### Excerto citado
Jean-Claude Juncker, à época, foi mesmo obrigado a justificar-se no Parlamento Europeu. Quando o escândalo rebentou, o atual presidente da Comissão Europeia ocupava, desde 1995, o cargo de primeiro-ministro do Luxemburgo.
O terceiro a sentar-se no banco dos réus é Raphaël Halet, outro ex-funcionário da PwC, acusado de uma segunda fuga de informação.
Deltour e Halet respondem pelos crimes de roubo, violação de sigilo profissional e comercial, branqueamento de capitais e acesso fraudulento à base de dados da empresa. Perrin é acusado de cumplicidade. Os três homens arriscam penas que podem ir até 10 anos de prisão e multas superiores a um milhão de euros.
A primeira sessão do julgamento, que deverá estar concluído a 4 de maio, decorreu ontem, com a audição de Anita Bouvy, auditora da PwC, que revelou a forma como Deltour teve acesso aos documentos. À chegada ao tribunal, o francês de 30 anos foi recebido por cerca de 50 manifestantes que lhe lançaram gritos de "obrigado".
Vozes de apoio
A acusação que as autoridades do Luxemburgo decidiram levar adiante contra os três franceses tem recebido críticas vindas de vários quadrantes. Uma das vozes que se levantou contra o julgamento é a de Gerard Ryle, diretor do Consórcio Internacional de Jornalistas de Investigação - a união de repórteres que deu seguimento ao caso Luxleaks e que mais recentemente trouxe a público os Papéis do Panamá. "Um dos países fundadores da União Europeia acusar um jornalista por revelar informações de interesse público é uma afronta à liberdade de imprensa", afirmou Ryle.
A solidariedade para com Deltour chega também das esferas políticas. "Graças a ele foi possível levantar o véu que impedia os países europeus de saberem exatamente o que se passava na relação entre as autoridades luxemburguesas e um determinado número de grandes empresas", afirmou ontem Michel Sapin, ministro francês das Finanças, que pediu à embaixada francesa no Luxemburgo que prestasse todo o apoio possível a Deltour.

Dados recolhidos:

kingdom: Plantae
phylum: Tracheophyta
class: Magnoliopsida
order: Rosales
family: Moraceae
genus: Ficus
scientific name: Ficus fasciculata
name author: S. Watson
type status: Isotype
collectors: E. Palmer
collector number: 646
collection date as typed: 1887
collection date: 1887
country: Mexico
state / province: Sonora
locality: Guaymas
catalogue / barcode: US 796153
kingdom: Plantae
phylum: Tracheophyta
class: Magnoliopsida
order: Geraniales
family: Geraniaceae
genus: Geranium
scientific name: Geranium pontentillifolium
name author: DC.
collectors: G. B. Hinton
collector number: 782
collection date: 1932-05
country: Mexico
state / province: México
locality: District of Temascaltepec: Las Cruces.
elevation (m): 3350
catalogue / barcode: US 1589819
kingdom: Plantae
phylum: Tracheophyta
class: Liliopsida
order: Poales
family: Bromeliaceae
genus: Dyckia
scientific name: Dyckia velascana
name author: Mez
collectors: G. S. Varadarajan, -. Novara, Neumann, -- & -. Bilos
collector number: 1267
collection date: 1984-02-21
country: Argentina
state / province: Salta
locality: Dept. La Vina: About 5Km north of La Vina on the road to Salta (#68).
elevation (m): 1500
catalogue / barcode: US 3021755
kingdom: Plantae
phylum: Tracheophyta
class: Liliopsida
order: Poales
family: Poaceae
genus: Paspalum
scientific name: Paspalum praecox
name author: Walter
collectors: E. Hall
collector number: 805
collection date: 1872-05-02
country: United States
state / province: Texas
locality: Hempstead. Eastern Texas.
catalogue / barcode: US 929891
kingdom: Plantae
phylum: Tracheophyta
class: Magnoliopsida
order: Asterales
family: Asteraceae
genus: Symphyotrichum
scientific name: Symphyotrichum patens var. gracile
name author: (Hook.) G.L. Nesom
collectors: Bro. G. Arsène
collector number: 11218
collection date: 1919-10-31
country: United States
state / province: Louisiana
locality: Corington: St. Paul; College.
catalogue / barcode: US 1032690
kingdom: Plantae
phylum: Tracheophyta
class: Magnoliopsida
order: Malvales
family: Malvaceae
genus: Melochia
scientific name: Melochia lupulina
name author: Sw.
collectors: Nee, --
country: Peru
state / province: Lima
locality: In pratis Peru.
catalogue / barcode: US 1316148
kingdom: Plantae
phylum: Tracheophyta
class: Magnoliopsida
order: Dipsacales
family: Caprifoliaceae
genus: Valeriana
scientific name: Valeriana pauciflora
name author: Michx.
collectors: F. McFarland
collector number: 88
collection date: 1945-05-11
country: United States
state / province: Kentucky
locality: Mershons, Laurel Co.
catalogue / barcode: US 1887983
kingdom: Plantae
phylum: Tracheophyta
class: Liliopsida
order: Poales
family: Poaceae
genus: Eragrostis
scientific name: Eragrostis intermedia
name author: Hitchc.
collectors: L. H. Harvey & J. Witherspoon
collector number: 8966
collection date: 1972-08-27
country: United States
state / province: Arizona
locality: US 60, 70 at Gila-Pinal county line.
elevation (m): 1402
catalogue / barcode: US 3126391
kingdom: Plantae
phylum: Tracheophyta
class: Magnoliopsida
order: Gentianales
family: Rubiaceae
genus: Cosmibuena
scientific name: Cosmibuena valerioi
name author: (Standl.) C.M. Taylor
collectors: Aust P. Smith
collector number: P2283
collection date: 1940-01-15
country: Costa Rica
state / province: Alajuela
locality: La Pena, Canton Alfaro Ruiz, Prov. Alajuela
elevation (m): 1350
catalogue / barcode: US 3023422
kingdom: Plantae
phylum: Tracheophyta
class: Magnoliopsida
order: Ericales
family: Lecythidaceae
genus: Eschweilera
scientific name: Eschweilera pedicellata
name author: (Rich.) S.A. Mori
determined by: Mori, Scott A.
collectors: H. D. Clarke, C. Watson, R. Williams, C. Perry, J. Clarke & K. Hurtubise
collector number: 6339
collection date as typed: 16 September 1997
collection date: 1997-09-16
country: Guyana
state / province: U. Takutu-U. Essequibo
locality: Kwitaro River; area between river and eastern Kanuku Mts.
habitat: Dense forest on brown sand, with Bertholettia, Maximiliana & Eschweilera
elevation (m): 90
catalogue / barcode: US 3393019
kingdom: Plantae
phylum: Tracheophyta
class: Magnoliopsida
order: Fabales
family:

### Tarefa 1
Segundo o excerto sobre o caso Luxleaks, porque é que Michel Sapin manifestou apoio a Deltour? Responda em uma a três frases.
### Tarefa 2
No excerto sobre o caso Luxleaks, reescreva tudo desde "Jean-Claude Juncker, à" até "milhão de euros.", substituindo "Parlamento Europeu" por "Conselho Europeu".
### Tarefa 3
Responda às seguintes perguntas sobre o excerto do caso Luxleaks:
(a) Desde que ano ocupava Jean-Claude Juncker o cargo de primeiro-ministro do Luxemburgo?
(b) Quem é o diretor do Consórcio Internacional de Jornalistas de Investigação?
(c) Em que data deverá estar concluído o julgamento?
Responda apenas com base no excerto sobre o caso Luxleaks.

### Resposta 1
Michel Sapin afirmou que, graças a Deltour, foi possível levantar o véu que impedia os países europeus de saberem exatamente o que se passava na relação entre as autoridades luxemburguesas e um determinado número de grandes empresas.

### Resposta 2
Jean-Claude Juncker, à época, foi mesmo obrigado a justificar-se no Conselho Europeu. Quando o escândalo rebentou, o atual presidente da Comissão Europeia ocupava, desde 1995, o cargo de primeiro-ministro do Luxemburgo.
O terceiro a sentar-se no banco dos réus é Raphaël Halet, outro ex-funcionário da PwC, acusado de uma segunda fuga de informação.
Deltour e Halet respondem pelos crimes de roubo, violação de sigilo profissional e comercial, branqueamento de capitais e acesso fraudulento à base de dados da empresa. Perrin é acusado de cumplicidade. Os três homens arriscam penas que podem ir até 10 anos de prisão e multas superiores a um milhão de euros.

### Resposta 3
(a) Desde 1995.
(b) Gerard Ryle.
(c) A 4 de maio.